La métaphore médicale va maintenant pouvoir être poussée plus loin. En effet, un tableau est avant tout un ensemble organique, au même titre qu'un corps humain, animal ou même végétal. Comme tel il est composé d'éléments dominants qui sont ses organes. Ceux-ci bien que dotés de fonctionnement "autonome" sont totalement reliés entre eux et asservis au métabolisme général. Ils n'en font pas qu'à leur tête et quand la maladie survient, c'est contraint et forcés par des dérèglements qu'ils trahissent l'organisme en n'accomplissant pas correctement la tâche qui leur est assignée. L'œuvre picturale est semblable, car ses "organes" sont reliés par des circulations énergétiques (visuelles en l'occurrence) qui font que l'ensemble fonctionne plus ou moins bien.
Toute l'énergie du peintre doit donc être utilisée à assurer le fonctionnement harmonieux de l'ensemble et pour ce faire il est souhaitable que lui-même soit équilibré (tant pis pour le mythe du génie torturé et syphilitique) Une bonne santé organique et surtout psychologique, est malgré tout préférable.

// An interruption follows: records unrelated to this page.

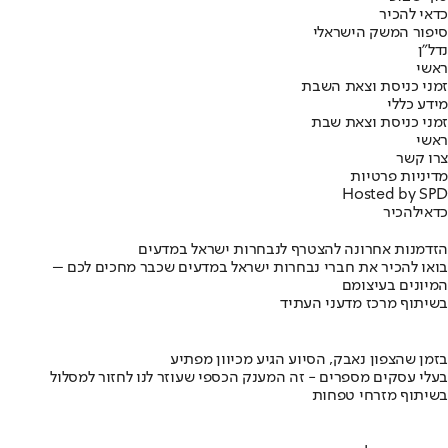
כדאי להכיר
סיפור המשק הישראלי
נדל"ן
ראשי
זמני כניסת וצאת השבת
מידע כללי
זמני כניסת וצאת שבת
ראשי
צרו קשר
מדיניות פרטיות
Hosted by SPD
כדאי
להכיר
הזדמנות אחרונה להצטרף לנבחרות ישראל במדעים
בואו להכיר את חברי נבחרות ישראל במדעים שכבר מחכים לכם –
המיונים בעיצומם
בשיתוף מרכז מדעני העתיד
בזמן שהצפון נאבק, הסיוע הגיע מכיוון מפתיע
בעלי עסקים מספרים - זה המענק הכספי שעוזר לנו לחזור למסלול
בשיתוף מזרחי טפחות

Ainsi dans le meilleur des cas le peintre construit son tableau avec son propre équilibre et en améliorant le premier il peut éventuellement en ressentir des bénéfices pour le second. L'art en tant que yoga, voilà une idée qui ne court pas les rues, surtout à une époque où tout un chacun n'a qu'un but : affirmer ses désirs personnels sans se soucier des effets sur les autres, en négligeant au besoin sa propre santé physique et morale. Oubliant d'élargir ses vues égocentriques l'artiste contemporain s'enferme en général dans des démarches et des références qui lui permettent de s'affirmer pour devenir riche et célèbre, du moins dans la mesure où l'égo des autres veut bien lui laisser une petite place. Sinon c'est la guerre, la lutte acharnée où chacun au nom de sa liberté chérie et inaliénable cherche à imposer à tout prix, tel Picasso, ses propres fantasmes et ses délires les plus saugrenus sans se donner la peine de construire quelque chose d'harmonieux."